## REQUIREMENT
Print the listing as it stands, omitting all images.

## GIVEN DATA
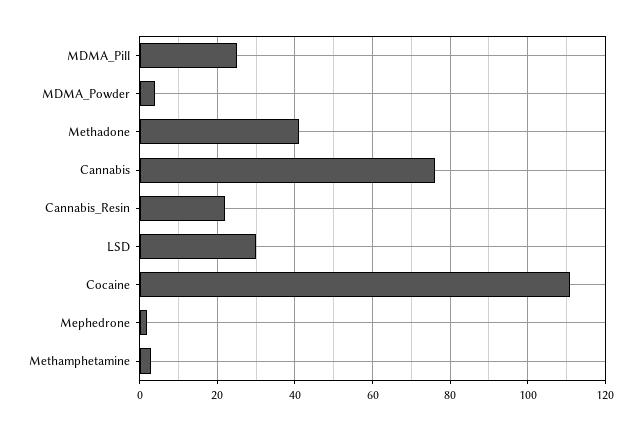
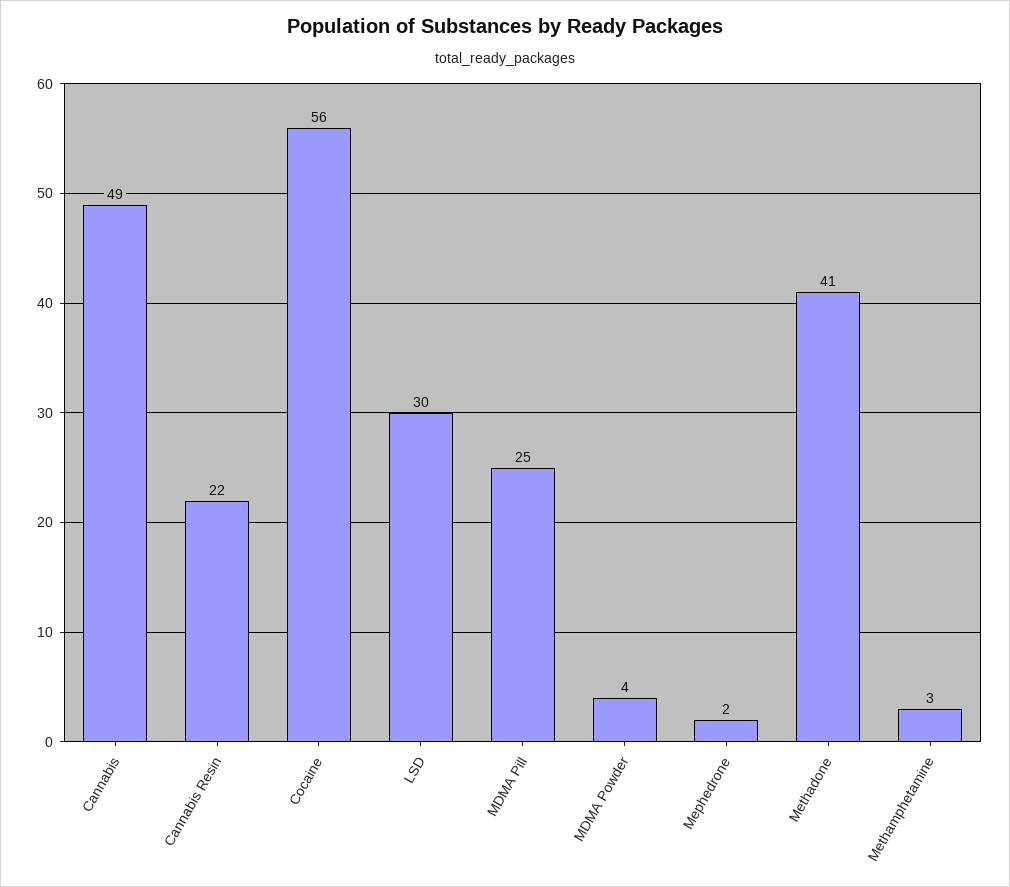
  {
    "MDMA_Pill": 25,
    "MDMA_Powder": 4,
    "Methadone": 41,
-   "Cannabis": 75,
+   "Cannabis": 49,
    "Cannabis_Resin": 22,
    "LSD": 30,
-   "Cocaine": 110,
+   "Cocaine": 56,
    "Mephedrone": 2,
    "Methamphetamine": 3
  }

## SOLUTION BELOW
  {
    "MDMA_Pill": 25,
    "MDMA_Powder": 4,
    "Methadone": 41,
-   "Cannabis": 75,
+   "Cannabis": 49,
    "Cannabis_Resin": 22,
    "LSD": 30,
-   "Cocaine": 110,
+   "Cocaine": 56,
    "Mephedrone": 2,
    "Methamphetamine": 3
  }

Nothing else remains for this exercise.